We treated release engineering as part of product architecture:

  • Single artifact per deploy with explicit versioning and health gates
  • Migration strategy encoded as phased steps (expand/contract where applicable) rather than “big bang” DDL
  • Tracing and logs correlated around request IDs—enough to answer “what changed?” without SSH folklore

Conceptually: CI builds confidence, deploy orchestration limits blast radius, observability closes the loop.

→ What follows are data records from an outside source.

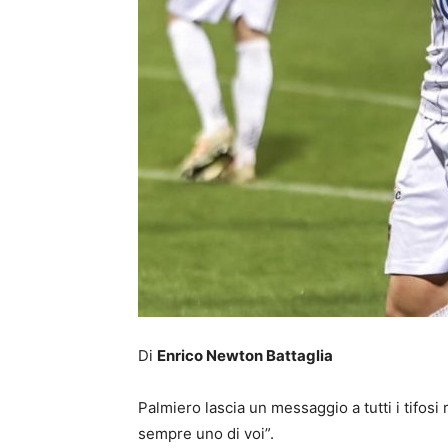
Di
Enrico Newton Battaglia
Palmiero lascia un messaggio a tutti i tifosi
sempre uno di voi”.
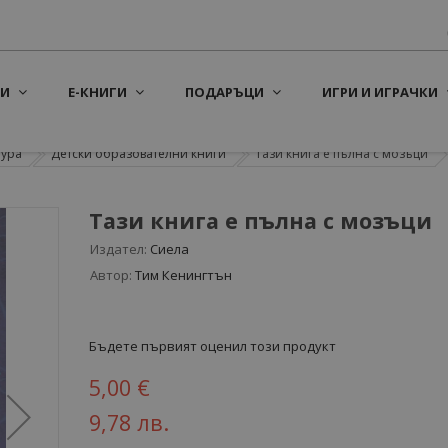
И
Е-КНИГИ
ПОДАРЪЦИ
ИГРИ И ИГРАЧКИ
тура
Детски образователни книги
Тази книга е пълна с мозъци
Тази книга е пълна с мозъци
Издател:
Сиела
Автор:
Тим Кенингтън
Бъдете първият оценил този продукт
5,00 €
9,78 лв.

Key decisions and tradeoffs

  • Feature flags vs branch deploys: favored flags for user-visible risk and kept branch lifetimes short; accepted operational overhead of flag hygiene.
  • Automated rollback triggers: started conservative (human in the loop) to avoid flapping; tightened as signals proved reliable.
  • Debt paydown sequencing: fixed deploy/rollback before chasing micro-optimizations—stability financed speed.

Impact

  • Fewer customer-visible regressions tied to releases; on-call pages concentrated on real anomalies, not self-inflicted deploy issues.
  • Mean time to mitigate dropped because rollback was practiced and boring.
  • Engineers regained calendar space for feature work that previously leaked into firefighting.

Reflection

I would socialize error budget language earlier with product stakeholders. Technical guardrails land better when non-engineers understand the tradeoff: one more “quick bypass” today borrows from next quarter’s incident budget. Also: invest in synthetic checks only after core golden paths are honestly documented—otherwise monitors lie confidently.